**PROBLEM TO SOLVE**
Continue the lesson plan on French family, food, games, and holidays from the point where it stops, after the last vocabulary line.

Read aloud or have students read about a typical day's meals in France from On the Line: French Virtual Journey: Food: A Typical Day. Ask students to name some of the details they heard about meals in France, and compare them to students' typical meals in the U.S., adding the information to the chart.

Games and Sports
Ask students what games they enjoy playing. What equipment is needed for students' favorite games? Introduce students to "La Petanque," a popular French playground or gymnasium game similar to bowling, available through the EDSITEment-reviewed American Association of Teachers of French and through Internet Public Library's Culture Quest World Tour: Games of France. If possible, take students to the playground or gymnasium and have them play a game of La Petanque. Is this game similar to anything students have seen before? Have the students themselves ever played a game like this?

What sports do students watch? What sports do other members of their families like to play or watch? Make a list of sports students name. On the Line: French Virtual Journey: Sport lists the most popular sports in France as well as some of the major sporting events that take place there; work with students to compare the sports that are popular in France with some of their favorite sports.

Holidays
Talk about important national holidays in the U.S. (Note: While students are welcome to name any holiday, try to focus their attention on national, secular holidays.) What is the significance of the Fourth of July?

Share with students information about two French national holidays — Bastille Day (July 14) and Armistice Day (November 11) — from Internet Public Library's Culture Quest World Tour: Holidays of France. How are these holidays like the holidays celebrated in the U.S.? How do French people celebrate these important dates? How does the celebration compare with holiday celebrations in the U.S.? (Note: The French holiday Armistice Day is celebrated on the same date as Veterans' Day in the U.S. If you wish, point out this connection to students and discuss the similarities and differences between the two holidays.)

Activity 3. Let's Speak French!

Let students know that they will learn the French words for names of family members, including mother, father, brother, sister and so on. Begin the lesson by brainstorming in class the different family relationships of which students are aware. You may want to limit your list to the names of family members with whom students live. Write the English words on the blackboard, with their French translations next to them. (Whenever possible, focus on cognates — words similar in form and meaning, italicized below — as a tool to help students recall new vocabulary.) Pronounce each French word several times, allowing the class to repeat each time. A pronunciation key is provided in the section Preparing to Teach This Lesson.

Family: famille
Parents: parents
Mother: Mere
Mom/Mommy: Maman
Father: Pere
Dad/Daddy: Papa
Sister: soeur
Brother: frere
Grandparents: grands-parents
Grandmother: grand-mere
Grandma: grand-maman
Grandfather: grand-pere
Grandpa: grand-papa
Aunt: tante
Uncle: oncle
Cousin: cousin(e)

**ENTRIES SUPPLIED**
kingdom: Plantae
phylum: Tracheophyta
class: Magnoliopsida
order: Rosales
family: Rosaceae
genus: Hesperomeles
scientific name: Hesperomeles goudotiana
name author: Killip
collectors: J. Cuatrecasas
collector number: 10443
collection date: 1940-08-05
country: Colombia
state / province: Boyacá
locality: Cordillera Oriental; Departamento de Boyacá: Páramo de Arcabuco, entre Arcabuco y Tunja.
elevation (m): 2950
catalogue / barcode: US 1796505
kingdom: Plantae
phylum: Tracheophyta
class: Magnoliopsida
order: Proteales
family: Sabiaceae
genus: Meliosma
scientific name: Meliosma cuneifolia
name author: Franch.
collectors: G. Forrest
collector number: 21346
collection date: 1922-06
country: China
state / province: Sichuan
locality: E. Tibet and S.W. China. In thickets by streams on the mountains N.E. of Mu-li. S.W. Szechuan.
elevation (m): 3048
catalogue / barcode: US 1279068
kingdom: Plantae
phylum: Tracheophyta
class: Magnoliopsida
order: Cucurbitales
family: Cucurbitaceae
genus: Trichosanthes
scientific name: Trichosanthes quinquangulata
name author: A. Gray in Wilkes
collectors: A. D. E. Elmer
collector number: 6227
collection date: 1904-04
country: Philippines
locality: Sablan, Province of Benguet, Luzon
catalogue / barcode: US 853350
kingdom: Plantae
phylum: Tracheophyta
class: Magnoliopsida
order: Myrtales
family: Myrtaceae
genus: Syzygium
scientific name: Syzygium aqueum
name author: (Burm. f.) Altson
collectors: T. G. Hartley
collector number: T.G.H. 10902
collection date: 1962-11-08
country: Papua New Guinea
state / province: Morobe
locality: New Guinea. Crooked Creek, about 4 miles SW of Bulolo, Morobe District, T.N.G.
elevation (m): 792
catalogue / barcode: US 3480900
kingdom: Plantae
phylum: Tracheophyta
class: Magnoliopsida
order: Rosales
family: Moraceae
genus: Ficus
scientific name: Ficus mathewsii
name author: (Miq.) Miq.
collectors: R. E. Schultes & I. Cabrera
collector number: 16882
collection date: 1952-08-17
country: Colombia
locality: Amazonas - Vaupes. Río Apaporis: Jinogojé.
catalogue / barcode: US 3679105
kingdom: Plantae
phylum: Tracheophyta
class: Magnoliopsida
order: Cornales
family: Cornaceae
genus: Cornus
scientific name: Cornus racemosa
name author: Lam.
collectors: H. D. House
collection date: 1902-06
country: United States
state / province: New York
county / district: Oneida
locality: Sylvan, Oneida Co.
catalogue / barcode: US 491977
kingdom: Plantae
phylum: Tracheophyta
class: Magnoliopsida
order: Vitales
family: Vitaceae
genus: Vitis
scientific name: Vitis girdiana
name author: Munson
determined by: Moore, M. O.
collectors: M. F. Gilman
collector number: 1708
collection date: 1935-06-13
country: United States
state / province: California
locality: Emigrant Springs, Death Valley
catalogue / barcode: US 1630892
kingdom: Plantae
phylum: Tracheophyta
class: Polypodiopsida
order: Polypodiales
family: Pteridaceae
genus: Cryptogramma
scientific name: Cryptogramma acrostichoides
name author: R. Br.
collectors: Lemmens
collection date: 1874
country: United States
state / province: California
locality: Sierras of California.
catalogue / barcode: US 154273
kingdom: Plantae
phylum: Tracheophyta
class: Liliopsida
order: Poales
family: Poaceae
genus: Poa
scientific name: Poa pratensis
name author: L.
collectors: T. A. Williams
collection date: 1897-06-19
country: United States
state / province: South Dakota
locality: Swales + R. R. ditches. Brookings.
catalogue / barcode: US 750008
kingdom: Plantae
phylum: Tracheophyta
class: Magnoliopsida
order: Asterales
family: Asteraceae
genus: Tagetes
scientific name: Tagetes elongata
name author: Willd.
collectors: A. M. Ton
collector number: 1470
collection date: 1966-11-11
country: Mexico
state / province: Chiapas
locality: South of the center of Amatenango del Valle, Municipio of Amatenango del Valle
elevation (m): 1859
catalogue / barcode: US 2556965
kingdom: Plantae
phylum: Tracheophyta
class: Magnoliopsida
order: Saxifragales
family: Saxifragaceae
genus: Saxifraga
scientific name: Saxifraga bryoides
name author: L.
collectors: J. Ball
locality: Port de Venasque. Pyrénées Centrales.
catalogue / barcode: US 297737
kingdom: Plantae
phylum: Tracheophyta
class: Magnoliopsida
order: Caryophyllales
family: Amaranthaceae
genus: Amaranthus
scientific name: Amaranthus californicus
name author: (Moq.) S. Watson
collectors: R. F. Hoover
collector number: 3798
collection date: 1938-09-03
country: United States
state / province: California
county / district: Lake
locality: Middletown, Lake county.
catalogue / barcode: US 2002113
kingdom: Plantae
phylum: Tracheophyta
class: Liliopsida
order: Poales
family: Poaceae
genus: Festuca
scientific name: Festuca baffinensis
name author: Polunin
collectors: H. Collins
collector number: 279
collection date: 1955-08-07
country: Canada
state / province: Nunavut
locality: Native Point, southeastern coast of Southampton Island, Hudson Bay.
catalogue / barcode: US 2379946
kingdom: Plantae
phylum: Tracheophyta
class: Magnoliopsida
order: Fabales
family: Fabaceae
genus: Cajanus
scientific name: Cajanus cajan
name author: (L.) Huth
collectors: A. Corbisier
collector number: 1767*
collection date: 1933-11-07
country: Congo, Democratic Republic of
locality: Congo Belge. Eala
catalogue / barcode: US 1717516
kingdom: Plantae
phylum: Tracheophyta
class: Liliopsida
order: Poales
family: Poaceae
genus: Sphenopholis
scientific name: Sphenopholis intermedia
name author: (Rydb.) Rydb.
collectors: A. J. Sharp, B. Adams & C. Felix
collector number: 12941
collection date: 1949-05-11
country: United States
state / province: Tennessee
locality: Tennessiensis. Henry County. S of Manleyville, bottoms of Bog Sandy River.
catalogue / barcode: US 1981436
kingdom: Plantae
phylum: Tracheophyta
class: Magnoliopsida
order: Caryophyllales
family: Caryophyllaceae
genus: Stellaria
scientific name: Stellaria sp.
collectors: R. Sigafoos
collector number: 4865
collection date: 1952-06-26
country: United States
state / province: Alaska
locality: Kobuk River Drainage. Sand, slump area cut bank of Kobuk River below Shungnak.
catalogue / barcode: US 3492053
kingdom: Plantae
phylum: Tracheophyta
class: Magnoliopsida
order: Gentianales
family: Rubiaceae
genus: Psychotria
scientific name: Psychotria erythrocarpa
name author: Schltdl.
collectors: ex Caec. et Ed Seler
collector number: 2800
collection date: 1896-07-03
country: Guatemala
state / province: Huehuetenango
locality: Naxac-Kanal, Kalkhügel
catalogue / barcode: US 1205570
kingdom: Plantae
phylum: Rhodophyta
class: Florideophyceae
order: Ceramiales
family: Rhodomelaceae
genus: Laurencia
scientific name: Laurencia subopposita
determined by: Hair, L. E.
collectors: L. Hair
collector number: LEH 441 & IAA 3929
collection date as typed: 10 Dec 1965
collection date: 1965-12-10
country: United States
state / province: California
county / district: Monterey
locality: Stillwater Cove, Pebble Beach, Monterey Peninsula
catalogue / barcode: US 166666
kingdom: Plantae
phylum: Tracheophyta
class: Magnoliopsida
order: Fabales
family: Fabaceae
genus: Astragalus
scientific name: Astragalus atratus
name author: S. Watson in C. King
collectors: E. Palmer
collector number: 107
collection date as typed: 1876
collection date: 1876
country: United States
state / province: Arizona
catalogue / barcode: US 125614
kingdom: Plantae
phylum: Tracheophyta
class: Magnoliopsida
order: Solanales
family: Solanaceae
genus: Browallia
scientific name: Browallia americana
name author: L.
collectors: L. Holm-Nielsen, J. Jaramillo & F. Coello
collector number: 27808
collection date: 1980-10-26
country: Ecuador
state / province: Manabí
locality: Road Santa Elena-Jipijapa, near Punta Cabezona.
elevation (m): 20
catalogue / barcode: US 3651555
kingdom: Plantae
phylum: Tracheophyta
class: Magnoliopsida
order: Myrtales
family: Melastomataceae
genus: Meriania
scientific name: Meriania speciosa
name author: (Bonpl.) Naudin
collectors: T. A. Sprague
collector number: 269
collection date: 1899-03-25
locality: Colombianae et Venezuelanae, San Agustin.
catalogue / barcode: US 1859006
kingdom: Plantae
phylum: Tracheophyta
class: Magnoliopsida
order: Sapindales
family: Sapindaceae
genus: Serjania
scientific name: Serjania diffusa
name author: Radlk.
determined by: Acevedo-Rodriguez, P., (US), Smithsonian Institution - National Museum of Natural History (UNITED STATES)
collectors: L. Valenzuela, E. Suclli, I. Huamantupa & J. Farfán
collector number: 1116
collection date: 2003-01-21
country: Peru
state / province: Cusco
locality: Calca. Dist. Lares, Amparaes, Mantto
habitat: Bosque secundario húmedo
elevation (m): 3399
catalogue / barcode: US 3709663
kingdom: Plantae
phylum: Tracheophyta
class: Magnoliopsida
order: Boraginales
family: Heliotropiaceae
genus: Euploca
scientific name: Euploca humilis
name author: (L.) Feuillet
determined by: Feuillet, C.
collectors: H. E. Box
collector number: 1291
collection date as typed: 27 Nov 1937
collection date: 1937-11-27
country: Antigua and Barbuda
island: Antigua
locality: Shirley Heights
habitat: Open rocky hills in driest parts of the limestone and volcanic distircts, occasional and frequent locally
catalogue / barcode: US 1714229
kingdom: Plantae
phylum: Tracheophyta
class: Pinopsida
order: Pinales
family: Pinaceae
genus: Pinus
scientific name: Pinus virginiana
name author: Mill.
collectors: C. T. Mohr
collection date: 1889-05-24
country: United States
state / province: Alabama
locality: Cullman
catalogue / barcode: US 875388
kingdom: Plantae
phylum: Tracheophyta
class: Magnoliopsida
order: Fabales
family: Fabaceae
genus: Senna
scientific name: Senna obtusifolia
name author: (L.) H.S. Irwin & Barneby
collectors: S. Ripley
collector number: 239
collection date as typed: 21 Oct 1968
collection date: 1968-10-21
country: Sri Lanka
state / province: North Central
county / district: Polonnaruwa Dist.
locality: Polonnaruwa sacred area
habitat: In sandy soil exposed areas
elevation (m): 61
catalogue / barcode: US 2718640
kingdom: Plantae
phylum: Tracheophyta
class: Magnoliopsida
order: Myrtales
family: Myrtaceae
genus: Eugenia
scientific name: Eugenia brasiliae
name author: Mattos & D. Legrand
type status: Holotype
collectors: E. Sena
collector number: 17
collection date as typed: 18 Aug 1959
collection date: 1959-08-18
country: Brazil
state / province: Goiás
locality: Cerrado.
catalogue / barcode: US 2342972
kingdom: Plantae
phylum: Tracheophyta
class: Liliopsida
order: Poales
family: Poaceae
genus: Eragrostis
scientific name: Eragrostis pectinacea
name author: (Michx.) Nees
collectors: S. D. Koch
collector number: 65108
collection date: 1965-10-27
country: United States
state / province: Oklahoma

**WRITTEN REPLY**
Stepmother: belle-mere
Stepfather: beau-pere
Stepsister: demi-soeur
Stepbrother: demi-frere

Once students have been introduced to the new words and their pronunciations, play a multi-modal learning game that will allow them to link the auditory input with a visual cue. Supply students with an array of magazines. Have students work in pairs to find and cut out pictures of people who seem to represent a specific family role (Make sure to include pictures of diverse family members and of ethnically diverse people). Paste the pictures onto individual pieces of construction paper or cardboard, flash-card style. If students are able, allow them to print the appropriate family member name on the back of each card in both French and English, using the words on the blackboard as a guide. (If students are unable to do this, the teacher should print the words on the cards for them.) Students who can read can pair off and practice with the flash cards on their own. For students not yet reading, the teacher can hold up the cards, say the words, and have students repeat the words.

As an alternate or additional activity, create a family tree on the classroom bulletin board. Use pictures from magazines, as in the flash-card activity, and have students "vote" for the picture that best represents each family member. Create the trunk and branches of your tree with a marker or construction paper. Then paste the pictures in their proper positions on the tree. Include the French and English words for each family member represented beneath the appropriate picture (or, if space permits, create two family trees—one in French, and one in English). Use the family tree as a learning tool for recalling new vocabulary. Students can also create their own family trees, using actual photos of family members, mounted on poster board.

Extending The Lesson

  • Repeat the flash-card activity in Activity 3 using pictures and names of animals the students may have as pets. The following vocabulary list includes French words for several common household pets and their English translations. The pronunciations provided are intended to be used as a guide only. The French language employs some phonetic sounds not used in English. If you are unfamiliar with the language, it is recommended that you consult a French/English dictionary or review the pronunciation resources available at Prononciation Francaise on French Language at About, a link from the EDSITEment resource Internet Public Library. Use cognates — words similar in form and meaning, italicized below — as a tool to help students recall new vocabulary. In cases where both masculine and feminine variations are included, masculine names are presented first.

    dog: chien or chienne [shee-AW or shee-EN]
    cat: chat or chatte [SHA or SHAT]
    bird: oiseau [wah-ZO]
    fish: poisson [pwah-SAW]
    hamster: hamster [AM-stare] air
    rabbit: lapin or lapine [la-PA or la-PEEN]
    snake: serpent [SER-paw]
    lizard: lezard [lay-ZARE]
    ferret: furet [FYUR-ay]

  • Some words in French are the same as those in English. A fun way to learn some of these words is through "The Hangman," a game on the Embassy of France: Just for Kids website, a link from the EDSITEment resource Internet Public Library. To play the game, click on "Jeux Games" and select "The Hangman."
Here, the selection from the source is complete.